Mark Humphreys writes for our monthly column “View from Littleton Chambers” in Tolley’s Employment Law Newsletter. This article first appeared in the March 2015 edition. 

Detriment is a concept that plays an important role in employment law. Under s 47B of the Employment Rights Act, it is unlawful to subject a worker to a detriment on the ground that they have made a protected disclosure (so-called whistleblowers); s 27 of the Equality Act (the victimisation provisions) gives similar protections against suffering detriment for having done a protected act.
What might constitute a detriment was a central theme in Deer v University of Oxford [2015] EWCA Civ 52, before the Court of Appeal. Dr Deer was seeking to pursue a victimisation discrimination claim, brought under the Sex Discrimination Act (SDA), which was founded on alleged acts done by the university after she had ceased to be an employee. To succeed in such a claim, a claimant must show they have been subject to less favourable treatment (necessary to establish the discrimination) and that they have suffered a detriment; the latter requirement arising from s 20A of SDA providing protection after the employment relationship has ended.The meaning of detriment is not set out in statute; however, case law provides that a detriment exists if a reasonable person would or might take the view that the employer’s conduct had in all the circumstances been to their detriment. While the concept of detriment is thus determined from the point of view of the claimant, an unjustified sense of grievance cannot amount to a detriment. The classic statement is to be found in Shamoon v Chief Constable of the Royal Ulster Constabulary [2003] UKHL 11 per Lord Hope at [35].Dr Deer’s claims on this point related to the way in which the university had dealt with a grievance and appeal she had brought. The tribunal dismissed those claims on the ground that the grievance had no merit. On this reasoning, the grievance would have failed irrespective of how it was conducted and what procedure was adopted and so there was no detriment.

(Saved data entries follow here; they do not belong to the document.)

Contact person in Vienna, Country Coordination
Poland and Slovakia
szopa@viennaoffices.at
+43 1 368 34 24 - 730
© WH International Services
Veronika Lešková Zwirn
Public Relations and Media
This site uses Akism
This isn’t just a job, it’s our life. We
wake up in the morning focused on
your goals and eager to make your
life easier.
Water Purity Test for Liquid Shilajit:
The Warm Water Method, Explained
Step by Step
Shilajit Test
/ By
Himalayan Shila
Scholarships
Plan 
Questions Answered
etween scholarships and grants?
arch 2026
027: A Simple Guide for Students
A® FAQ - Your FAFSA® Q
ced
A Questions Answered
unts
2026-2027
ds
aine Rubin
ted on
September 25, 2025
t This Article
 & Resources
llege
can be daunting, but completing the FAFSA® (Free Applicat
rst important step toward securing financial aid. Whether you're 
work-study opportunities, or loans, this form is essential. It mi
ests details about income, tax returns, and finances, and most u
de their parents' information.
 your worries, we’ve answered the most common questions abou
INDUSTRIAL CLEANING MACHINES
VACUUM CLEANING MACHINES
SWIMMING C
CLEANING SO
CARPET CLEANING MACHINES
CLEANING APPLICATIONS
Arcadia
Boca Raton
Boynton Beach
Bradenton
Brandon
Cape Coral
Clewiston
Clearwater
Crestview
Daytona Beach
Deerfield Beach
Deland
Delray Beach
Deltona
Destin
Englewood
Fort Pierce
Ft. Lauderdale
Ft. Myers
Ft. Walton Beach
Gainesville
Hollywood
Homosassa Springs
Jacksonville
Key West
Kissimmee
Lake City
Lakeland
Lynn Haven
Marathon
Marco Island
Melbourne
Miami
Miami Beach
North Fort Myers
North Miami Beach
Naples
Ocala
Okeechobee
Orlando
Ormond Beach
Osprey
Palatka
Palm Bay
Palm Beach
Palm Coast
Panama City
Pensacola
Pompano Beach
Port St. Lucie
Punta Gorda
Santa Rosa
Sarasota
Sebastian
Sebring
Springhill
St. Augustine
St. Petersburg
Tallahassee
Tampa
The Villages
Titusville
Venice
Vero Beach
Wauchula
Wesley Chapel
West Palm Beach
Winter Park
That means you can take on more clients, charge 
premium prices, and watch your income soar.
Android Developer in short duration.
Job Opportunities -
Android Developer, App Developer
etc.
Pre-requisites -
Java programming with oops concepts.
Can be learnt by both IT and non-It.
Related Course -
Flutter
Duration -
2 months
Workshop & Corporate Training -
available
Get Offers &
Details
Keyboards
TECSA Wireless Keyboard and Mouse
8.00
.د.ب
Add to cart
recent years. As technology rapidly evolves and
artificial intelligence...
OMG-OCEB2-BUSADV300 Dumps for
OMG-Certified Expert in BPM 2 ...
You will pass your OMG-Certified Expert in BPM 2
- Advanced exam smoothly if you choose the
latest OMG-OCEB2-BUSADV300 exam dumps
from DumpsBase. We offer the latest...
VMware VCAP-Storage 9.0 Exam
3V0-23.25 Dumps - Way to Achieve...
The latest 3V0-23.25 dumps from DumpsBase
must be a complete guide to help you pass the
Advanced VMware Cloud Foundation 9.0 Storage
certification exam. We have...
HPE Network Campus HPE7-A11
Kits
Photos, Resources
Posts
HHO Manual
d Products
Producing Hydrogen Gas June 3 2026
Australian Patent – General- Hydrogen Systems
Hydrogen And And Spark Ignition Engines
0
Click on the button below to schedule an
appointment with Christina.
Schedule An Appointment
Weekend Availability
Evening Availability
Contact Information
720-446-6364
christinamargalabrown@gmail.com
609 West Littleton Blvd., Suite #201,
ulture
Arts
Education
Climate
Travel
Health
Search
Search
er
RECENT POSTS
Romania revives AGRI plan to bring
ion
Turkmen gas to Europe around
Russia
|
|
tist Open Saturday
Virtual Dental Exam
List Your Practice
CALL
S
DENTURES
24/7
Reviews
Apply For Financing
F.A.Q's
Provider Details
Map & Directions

EAT and Court of Appeal rulings

The Employment Appeal Tribunal (EAT) upheld the approach adopted below, finding that the underlying concept sustaining the decision was: if the substantive grievance is in fact unfounded, it will not be possible to demonstrate that the comparator would have been treated any differently, or that the claimant has suffered any detriment.The Court of Appeal upheld the appeal on this point. There will be cases where failures of procedure, and more generally the way a grievance is handled, may give rise to a detriment, irrespective of the substantive outcome. Thus, if Dr Deer could establish that she had been less favourably treated in the way the procedures were applied or the conduct of the grievance, and that the reason for such treatment was that she was being victimised for having made a discrimination claim, she would have “a legitimate sense of injustice which would in principle sound in damages”.


This reasoning must be correct. To establish detriment, it is not necessary to demonstrate some physical or economic consequence — a point made by Lord Hope in Shamoon — and a tribunal can make an award for injury to feelings without having to find some other loss or damage. From a claimant’s point of view, it must be reasonable to regard the different application of a grievance or appeal procedure as unjust in and of itself. The fact that a claimant’s grievance would have failed anyway will be relevant to any compensation awarded, but clearly on this authority it is not sufficient to defeat the claim.